Sunday, March 25, 2012

Ingenious loco drive mechanism

Clever mechanism

50p on the Nottingham second hand stall. Bought out of curiosity, this American loco is to be powered by a AAA battery fitted in a box on the top. The box is missing its lid but I didn't care. I wanted to know what was inside.

The wheels are horrible. Traction tyres and flanges to cut pizza. Overall standards that make 1960's Triang look MRJ-worthy. Presumably the model came in a box with plastic track and a few wagons. Actually, I know that last bit is true as I couldn't resit buying one (there was only one) from the same stand for the same money. Heaven knows what I can do with it but that doesn't matter. It was cheap and bright orange so worth every penny.

Bogie gutsInside the beast is a very interesting mechanism. The double reduction drive (yes, double reduction, like posh loco kits have) powers a shaft that goes through the bogie pivot. This then drives the wheels. Both axles. Hidden behind a very Triang like set of sideframes.

This might be cheap and tacky but the engineering is pretty nifty. I'm surprised that the real RTR makers haven't looked at a similar thing. In fact I'm amazed they didn't try it long ago in preference to pancake motors. This thing is built down to a price yet it's got all this clever stuff going on and "proper" locos had much more horrible drive systems.

What I think, is that the wheels could be replaced with something decent and maybe the motor swapped for something capable of surviving 12v, and then this could be the basis for a decent model.
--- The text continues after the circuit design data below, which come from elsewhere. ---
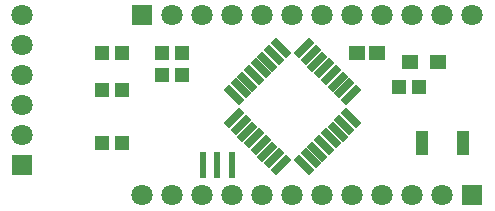
<source format=gts>
G04 DipTrace 3.3.1.3*
G04 CR19-0914-MP2.GTS*
%MOMM*%
G04 #@! TF.FileFunction,Soldermask,Top*
G04 #@! TF.Part,Single*
%AMOUTLINE1*
4,1,4,
-0.42426,-0.91924,
-0.91924,-0.42426,
0.42426,0.91924,
0.91924,0.42426,
-0.42426,-0.91924,
0*%
%AMOUTLINE4*
4,1,4,
-0.91924,0.42426,
-0.42426,0.91924,
0.91924,-0.42426,
0.42426,-0.91924,
-0.91924,0.42426,
0*%
%AMOUTLINE7*
4,1,4,
0.65,0.6,
0.65,-0.6,
-0.65,-0.6,
-0.65,0.6,
0.65,0.6,
0*%
%AMOUTLINE10*
4,1,4,
0.475,-1.0,
-0.475,-1.0,
-0.475,1.0,
0.475,1.0,
0.475,-1.0,
0*%
%ADD34R,1.45X1.3*%
%ADD36R,1.3X1.2*%
%ADD38R,0.6X2.2*%
%ADD40C,1.8*%
%ADD42R,1.8X1.8*%
%ADD47OUTLINE1*%
%ADD50OUTLINE4*%
%ADD53OUTLINE7*%
%ADD56OUTLINE10*%
%FSLAX35Y35*%
G04*
G71*
G90*
G75*
G01*
G04 TopMask*
%LPD*%
D47*
X1918025Y779005D3*
X1974594Y722437D3*
X2031162Y665868D3*
X2087731Y609299D3*
X2144299Y552731D3*
X2200868Y496162D3*
X2257437Y439594D3*
X2314005Y383025D3*
D50*
X2511995D3*
X2568563Y439594D3*
X2625132Y496162D3*
X2681701Y552731D3*
X2738269Y609299D3*
X2794838Y665868D3*
X2851406Y722437D3*
X2907975Y779005D3*
D47*
Y976995D3*
X2851406Y1033563D3*
X2794838Y1090132D3*
X2738269Y1146701D3*
X2681701Y1203269D3*
X2625132Y1259838D3*
X2568563Y1316406D3*
X2511995Y1372975D3*
D50*
X2314005D3*
X2257437Y1316406D3*
X2200868Y1259838D3*
X2144299Y1203269D3*
X2087731Y1146701D3*
X2031162Y1090132D3*
X1974594Y1033563D3*
X1918025Y976995D3*
D42*
X3937000Y127000D3*
D40*
X3683000D3*
X3429000D3*
X3175000D3*
X2921000D3*
X2667000D3*
X2413000D3*
X2159000D3*
X1905000D3*
X1651000D3*
X1397000D3*
X1143000D3*
D42*
Y1651000D3*
D40*
X1397000D3*
X1651000D3*
X1905000D3*
X2159000D3*
X2413000D3*
X2667000D3*
X2921000D3*
X3175000D3*
X3429000D3*
X3683000D3*
X3937000D3*
D42*
X127000Y381000D3*
D40*
Y635000D3*
Y889000D3*
Y1143000D3*
Y1397000D3*
Y1651000D3*
D38*
X1658000Y381000D3*
X1778000D3*
X1898000D3*
D53*
X2963000Y1333500D3*
X3133000D3*
D36*
X804000Y1016000D3*
X974000D3*
D56*
X3510500Y571500D3*
X3855500D3*
D36*
X804000D3*
X974000D3*
X1312000Y1333500D3*
X1482000D3*
X804000D3*
X974000D3*
X3312250Y1047750D3*
X3482250D3*
D34*
X3641750Y1254127D3*
X3406750D3*
D36*
X1482000Y1143000D3*
X1312000D3*
M02*

</source>
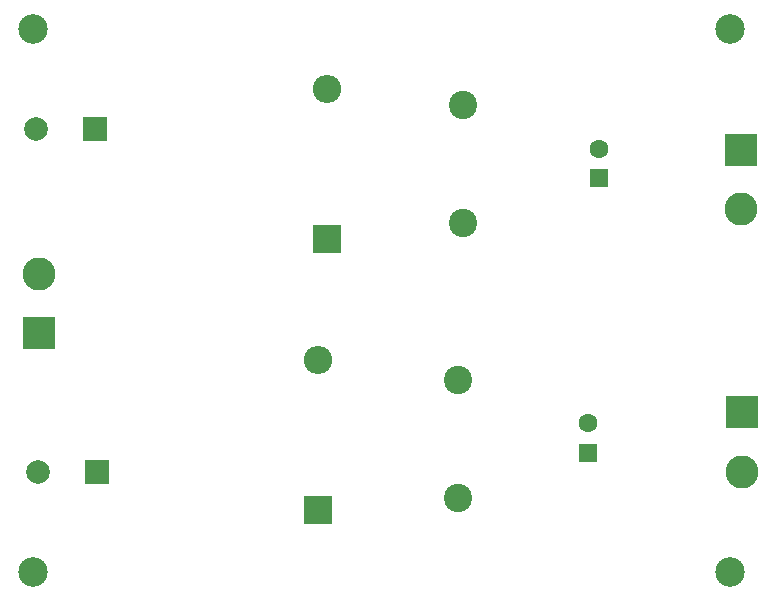
<source format=gbr>
%TF.GenerationSoftware,KiCad,Pcbnew,8.0.7*%
%TF.CreationDate,2024-12-31T18:49:18-05:00*%
%TF.ProjectId,12V-5V-3V3-BuckConverter,3132562d-3556-42d3-9356-332d4275636b,rev?*%
%TF.SameCoordinates,Original*%
%TF.FileFunction,Soldermask,Bot*%
%TF.FilePolarity,Negative*%
%FSLAX46Y46*%
G04 Gerber Fmt 4.6, Leading zero omitted, Abs format (unit mm)*
G04 Created by KiCad (PCBNEW 8.0.7) date 2024-12-31 18:49:18*
%MOMM*%
%LPD*%
G01*
G04 APERTURE LIST*
%ADD10C,2.400000*%
%ADD11C,2.800000*%
%ADD12R,2.800000X2.800000*%
%ADD13C,2.500000*%
%ADD14O,2.400000X2.400000*%
%ADD15R,2.400000X2.400000*%
%ADD16R,1.600000X1.600000*%
%ADD17C,1.600000*%
%ADD18R,2.000000X2.000000*%
%ADD19C,2.000000*%
G04 APERTURE END LIST*
D10*
%TO.C,L2*%
X190400000Y-76000000D03*
X190400000Y-86000000D03*
%TD*%
%TO.C,L1*%
X190000000Y-99250000D03*
X190000000Y-109250000D03*
%TD*%
D11*
%TO.C,J3*%
X214000000Y-107000000D03*
D12*
X214000000Y-102000000D03*
%TD*%
%TO.C,J2*%
X213905000Y-79750000D03*
D11*
X213905000Y-84750000D03*
%TD*%
%TO.C,J1*%
X154500000Y-90250000D03*
D12*
X154500000Y-95250000D03*
%TD*%
D13*
%TO.C,H4*%
X154000000Y-69500000D03*
%TD*%
%TO.C,H3*%
X154000000Y-115500000D03*
%TD*%
%TO.C,H2*%
X213000000Y-115500000D03*
%TD*%
%TO.C,H1*%
X213000000Y-69500000D03*
%TD*%
D14*
%TO.C,D2*%
X178900000Y-74650000D03*
D15*
X178900000Y-87350000D03*
%TD*%
%TO.C,D1*%
X178142677Y-110225000D03*
D14*
X178142677Y-97525000D03*
%TD*%
D16*
%TO.C,C4*%
X201900000Y-82182380D03*
D17*
X201900000Y-79682380D03*
%TD*%
%TO.C,C3*%
X201000000Y-102932380D03*
D16*
X201000000Y-105432380D03*
%TD*%
D18*
%TO.C,C2*%
X159267677Y-78000000D03*
D19*
X154267677Y-78000000D03*
%TD*%
%TO.C,C1*%
X154367677Y-107000000D03*
D18*
X159367677Y-107000000D03*
%TD*%
M02*

</source>
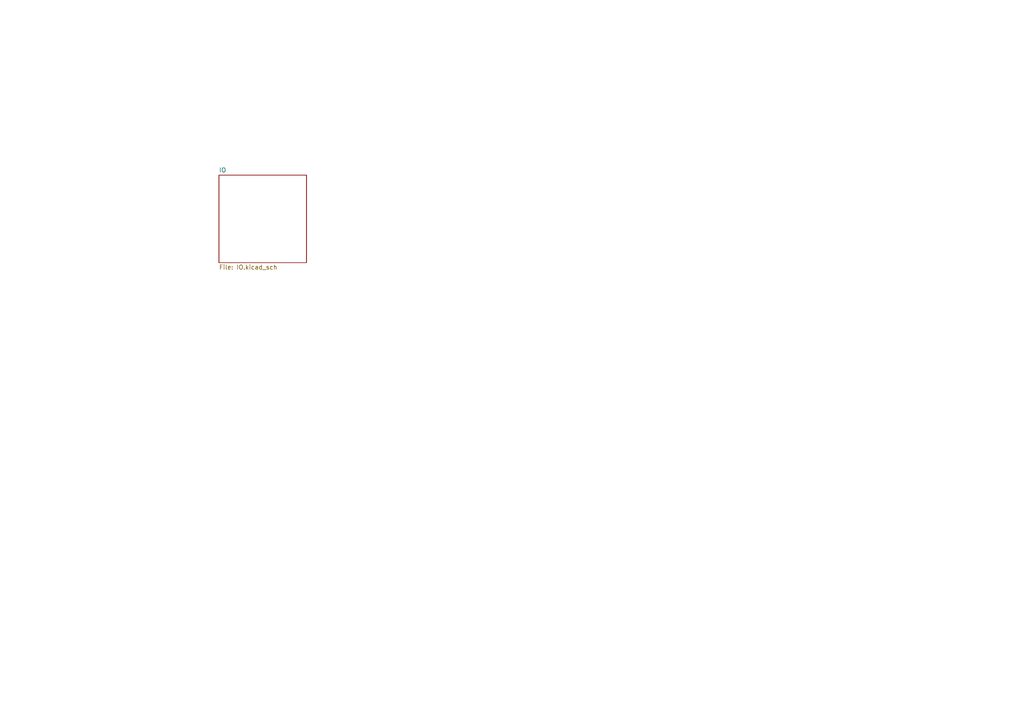
<source format=kicad_sch>
(kicad_sch (version 20211123) (generator eeschema)

  (uuid 4a93fcee-83ef-4979-8b08-09f396c845aa)

  (paper "A4")

  


  (sheet (at 63.5 50.8) (size 25.4 25.4) (fields_autoplaced)
    (stroke (width 0) (type solid) (color 0 0 0 0))
    (fill (color 0 0 0 0.0000))
    (uuid 00000000-0000-0000-0000-00005f68f524)
    (property "Sheet name" "IO" (id 0) (at 63.5 50.0884 0)
      (effects (font (size 1.27 1.27)) (justify left bottom))
    )
    (property "Sheet file" "IO.kicad_sch" (id 1) (at 63.5 76.7846 0)
      (effects (font (size 1.27 1.27)) (justify left top))
    )
  )

  (sheet_instances
    (path "/" (page "1"))
    (path "/00000000-0000-0000-0000-00005f68f524" (page "2"))
  )

  (symbol_instances
    (path "/00000000-0000-0000-0000-00005f68f524/46df17ea-2ab9-412a-8de8-84f3c4b06644"
      (reference "#FLG01") (unit 1) (value "PWR_FLAG") (footprint "")
    )
    (path "/00000000-0000-0000-0000-00005f68f524/db83f552-506c-4983-9b4d-eb7b88cd9b05"
      (reference "#FLG02") (unit 1) (value "PWR_FLAG") (footprint "")
    )
    (path "/00000000-0000-0000-0000-00005f68f524/220e8b76-65aa-4900-8d37-35d563995496"
      (reference "#FLG03") (unit 1) (value "PWR_FLAG") (footprint "")
    )
    (path "/00000000-0000-0000-0000-00005f68f524/2fcda11a-4d61-4928-b760-78c3f9fc7f34"
      (reference "#PWR01") (unit 1) (value "+4V") (footprint "")
    )
    (path "/00000000-0000-0000-0000-00005f68f524/dc6622cf-6ab8-487f-8cdb-be38b99dc3d5"
      (reference "#PWR02") (unit 1) (value "+3.3V") (footprint "")
    )
    (path "/00000000-0000-0000-0000-00005f68f524/9c093886-6a36-4f61-b863-ab688033a8d8"
      (reference "#PWR03") (unit 1) (value "GND") (footprint "")
    )
    (path "/00000000-0000-0000-0000-00005f68f524/00000000-0000-0000-0000-00005f9be6df"
      (reference "H1") (unit 1) (value "MountingHole") (footprint "MountingHole:MountingHole_3.2mm_M3")
    )
    (path "/00000000-0000-0000-0000-00005f68f524/00000000-0000-0000-0000-00005f9c2a4e"
      (reference "H2") (unit 1) (value "MountingHole") (footprint "MountingHole:MountingHole_3.2mm_M3")
    )
    (path "/00000000-0000-0000-0000-00005f68f524/1872712e-6027-4c0d-add2-f9925ddb202a"
      (reference "J1") (unit 1) (value "Conn_02x10_Odd_Even") (footprint "Connector_PinSocket_2.54mm:PinSocket_2x10_P2.54mm_Horizontal")
    )
    (path "/00000000-0000-0000-0000-00005f68f524/e0e20e44-5aab-497d-8738-268c0f27442b"
      (reference "J2") (unit 1) (value "Conn_01x08") (footprint "Connector_PinSocket_2.54mm:PinSocket_1x08_P2.54mm_Horizontal")
    )
    (path "/00000000-0000-0000-0000-00005f68f524/93fcccc4-19a2-4344-a21a-6d4dfbf0e7bc"
      (reference "J3") (unit 1) (value "Conn_01x08") (footprint "Connector_PinSocket_2.54mm:PinSocket_1x08_P2.54mm_Horizontal")
    )
  )
)

</source>
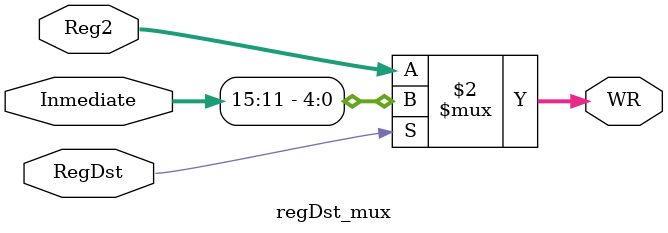
<source format=sv>
module regDst_mux 
(
    input  reg  [4:0]  Reg2,        //Reg2 Data
    input  reg  [15:0] Inmediate,   //Inmediate Data
    input  reg         RegDst,      //Bit of Control
    output wire [4:0]  WR           //Write Register
);

    assign WR = !RegDst ? Reg2: Inmediate[15:11]; //Multiplexer
      
endmodule


</source>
For the minute I'll screw it all back together and put it in the maturing drawer. But ideas will form in the back of my mind.


James Finister said...

Crying out for conversion to Gn15 for use in the garden - a pastiche of Lady Wakefield perhaps

Anonymous said...

Hello again Phil,
That mechanism reminds me very much of what's inside my collection of ugly old Jouef/Playcraft Class 21 diesels (why should I have a collection of such 'orrible things? 'Cos I'm a modeller of BR in H0, remember!). Anyway a huge double-ended can motor lurks at the heart of these toys, driving two gear 'towers' just like the one in your pictures.
This arrangement was also used in several of Jouef's contemporary continental offerings as well, way back in the sixties. So, there's truly nothing new under the sun!
All the best,
David Alexander,
Rochester, Kent

Phil Parker said...

I'd forgotten Playcraft. Of course they used this sort of mech. It still doesn't explain why no one else did though. After all, both examples are on ranges where cost is a important - in other words they were cheap - is it not high-fi enough ?

Anonymous said...

I've heard it said that this type of mech allows childish hands to push the loco up and down, without damaging the wheels or drive. Maybe that's why it was chosen for this toy-like application.